Keith Stewart, climate and energy campaigner with Greenpeace Canada, said the G7 agreement does have the upside of legitimizing discussions around decarbonizing.
"The important thing here is that for the first time we have world leaders acknowledging that we have to ditch fossil fuels; not just reduce emissions at the margins, but go cold turkey on our fossil fuel addiction,” he said.
“Of course we'd be crazy to wait 85 years to do it. But it's now a question of when, not if, we go to a 100 per cent renewable energy system."
David Keith, professor of applied physics and public policy at Harvard University, who lives in Calgary, said the agreement does nothing more than score cheap political points.
“It’s not groundbreaking,” he told the CBC. “It is politically cheap to pledge a non-binding commitment that falls way behind someone’s time in office.”
“What we really need is specifics in the next few years or decades.”
Keith was one of more than 100 natural and social scientists who recently called for a moratorium on new projects in the Alberta oilsands, Canada’s fastest growing source of greenhouse gas emissions.
Environmental Defence recently gave Stephen Harper’s conservative party a ‘C’ on a climate scorecard, saying Canada currently has the weakest post-2020 climate target of all G7 nations (although Japan has yet to submit its plan).
Canada’s target to reduce emissions by 30 per cent from 2005 levels by 2030 was recently assessed as “inadequate” by the Climate Action Tracker, a coalition of four research institutions including Climate Analytics, Ecofys, NewClimate Institute and the Potsdam Institue. The groups determined Canada’s reductions targets will not be sufficient for Canada to do its fair share for the world to avoid dangerous climate change.
In its report, Environmental Defence said Canada has shifted its climate targets over time as a way of appearing to do more than it actually is:
“The U.N. Framework Convention on Climate Change (1992) and the Kyoto Protocol (1997) both used 1990 as the reference or base year. Most countries still use 1990 as the base year but some have started using more recent base years. Since the Copenhagen summit in 2009, Canada has been using 2005 as a base year. This makes comparison between targets more difficult. It also makes targets look stronger than they are since Canada’s carbon pollution increased significantly between 1990 and 2005. For example, the Canadian government’s pledge to reduce emissions by 30 per cent below 2005 by 2030 is actually less than half as strong (-14.4 per cent) when expressed using 1990 as the base year.”
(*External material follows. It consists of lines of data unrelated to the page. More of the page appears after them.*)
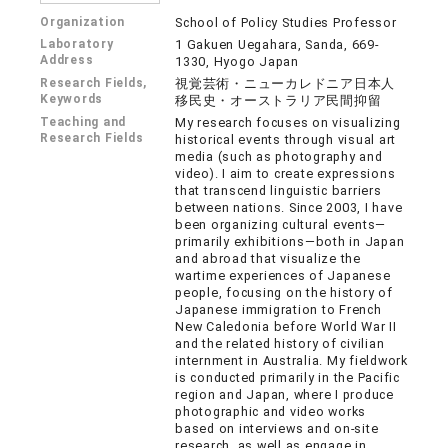
Organization
School of Policy Studies Professor
Laboratory
1 Gakuen Uegahara, Sanda, 669-
Address
1330, Hyogo Japan
Research Fields,
視覚芸術・ニューカレドニア日本人
Keywords
移民史・オーストラリア民間抑留
Teaching and
My research focuses on visualizing
Research Fields
historical events through visual art
media (such as photography and
video). I aim to create expressions
that transcend linguistic barriers
between nations. Since 2003, I have
been organizing cultural events—
primarily exhibitions—both in Japan
and abroad that visualize the
wartime experiences of Japanese
people, focusing on the history of
Japanese immigration to French
New Caledonia before World War II
and the related history of civilian
internment in Australia. My fieldwork
is conducted primarily in the Pacific
region and Japan, where I produce
photographic and video works
based on interviews and on-site
research, as well as engage in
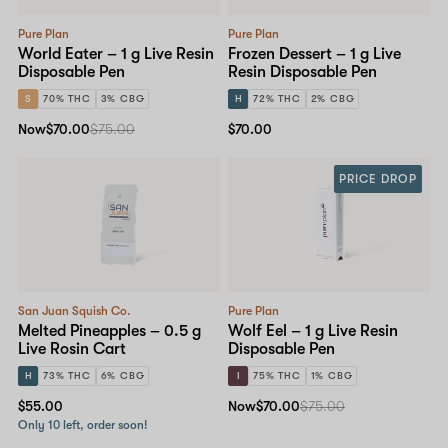
Pure Plan
Pure Plan
World Eater – 1 g Live Resin
Frozen Dessert – 1 g Live
Disposable Pen
Resin Disposable Pen
S
70% THC
3% CBG
H
72% THC
2% CBG
Now
$70.00
$75.00
$70.00
PRICE DROP
San Juan Squish Co.
Pure Plan
Melted Pineapples – 0.5 g
Wolf Eel – 1 g Live Resin
Live Rosin Cart
Disposable Pen
H
73% THC
6% CBG
I
75% THC
1% CBG
$55.00
Now
$70.00
$75.00
Only 10 left, order soon!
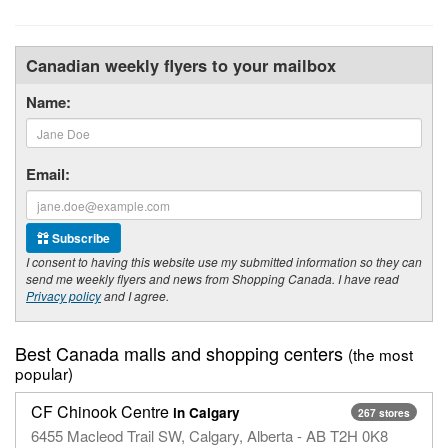
Canadian weekly flyers to your mailbox
Name:
Email:
Subscribe
I consent to having this website use my submitted information so they can
send me weekly flyers and news from Shopping Canada. I have read
Privacy policy
and I agree.
Best Canada malls and shopping centers
(the most
popular)
CF Chinook Centre
in Calgary
267 stores
6455 Macleod Trail SW, Calgary, Alberta - AB T2H 0K8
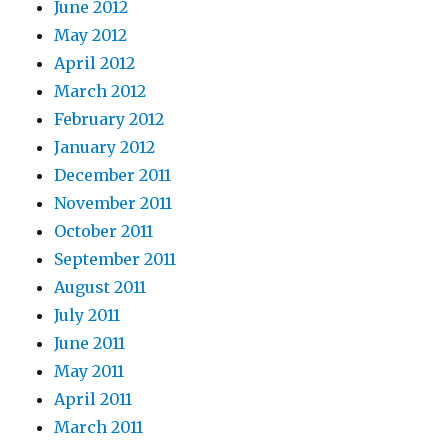
June 2012
May 2012
April 2012
March 2012
February 2012
January 2012
December 2011
November 2011
October 2011
September 2011
August 2011
July 2011
June 2011
May 2011
April 2011
March 2011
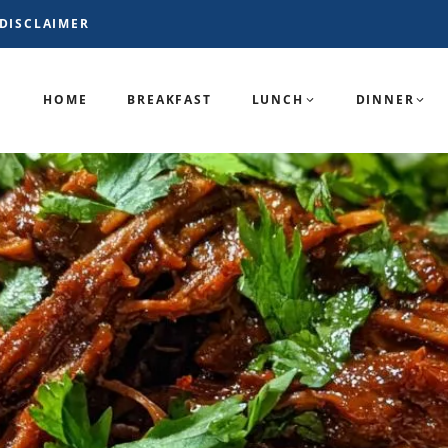
DISCLAIMER
HOME
BREAKFAST
LUNCH
DINNER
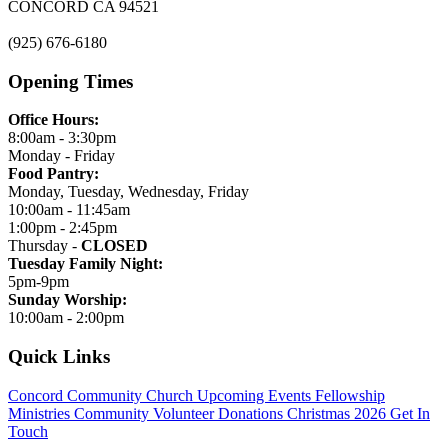
CONCORD CA 94521
(925) 676-6180
Opening Times
Office Hours:
8:00am - 3:30pm
Monday - Friday
Food Pantry:
Monday, Tuesday, Wednesday, Friday
10:00am - 11:45am
1:00pm - 2:45pm
Thursday -
CLOSED
Tuesday Family Night:
5pm-9pm
Sunday Worship:
10:00am - 2:00pm
Quick Links
Concord Community Church
Upcoming Events
Fellowship
Ministries
Community
Volunteer
Donations
Christmas 2026
Get In
Touch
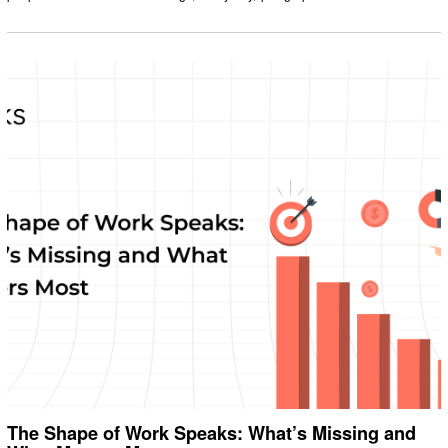
The Shape of Work Speaks: What’s Missing and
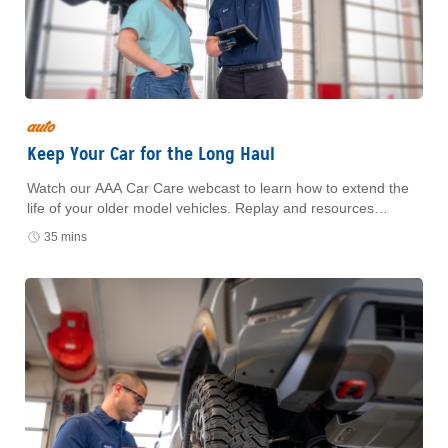
auto
Keep Your Car for the Long Haul
Watch our AAA Car Care webcast to learn how to extend the
life of your older model vehicles. Replay and resources
available with form submission.
35 mins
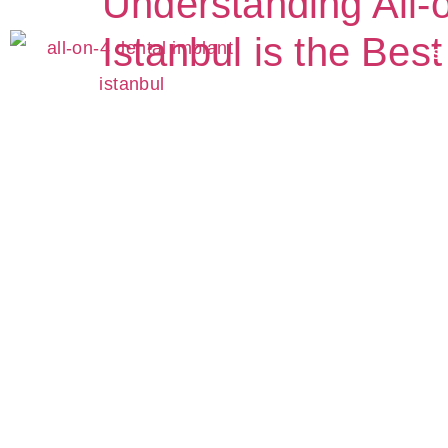
Understanding All-o
Istanbul is the Bes
S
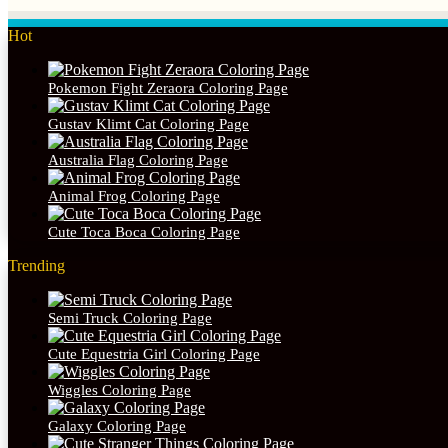
Hot
Pokemon Fight Zeraora Coloring Page
Gustav Klimt Cat Coloring Page
Australia Flag Coloring Page
Animal Frog Coloring Page
Cute Toca Boca Coloring Page
Trending
Semi Truck Coloring Page
Cute Equestria Girl Coloring Page
Wiggles Coloring Page
Galaxy Coloring Page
Environmental Defence adds Canada has consistently refused to address the Alberta oilsands when discussing climate targets, a subject of some controversy during last year’s UN climate talks in Lima, Peru.
Canada has pledged to regulate emissions from four sectors: natural gas-fired electricity, the chemical industry, methane emissions from the oil and gas sector and sources of hydrofluorocarbons.
For years the federal government has failed to deliver on its promise to regulate carbon from the oil and gas industry. Last year Harper said it would be “crazy economic policy” to regulate the oil and gas sector and indicated (incorrectly) that no other country was doing so.
Last year, Canada's environment commissioner Julie Gelfand said the country has "no overall vision" when it comes to oil and gas regulations and as a result will not even meet its 2020 international greenhouse gas reductions targets agreed to in Copenhagen.
Ed Whittingham from the Pembina Institute said he thinks industry will begin to pick up the slack, now that definitive dates for decarbonization are being discussed.
"We are all clear, we are still going to need fossil fuels for some time to come. Now we have, at the global level, the latest day for when we need to be off fossil fuels," he told the CBC. "CEOs in Calgary are smart; they will do the planning that needs to be done."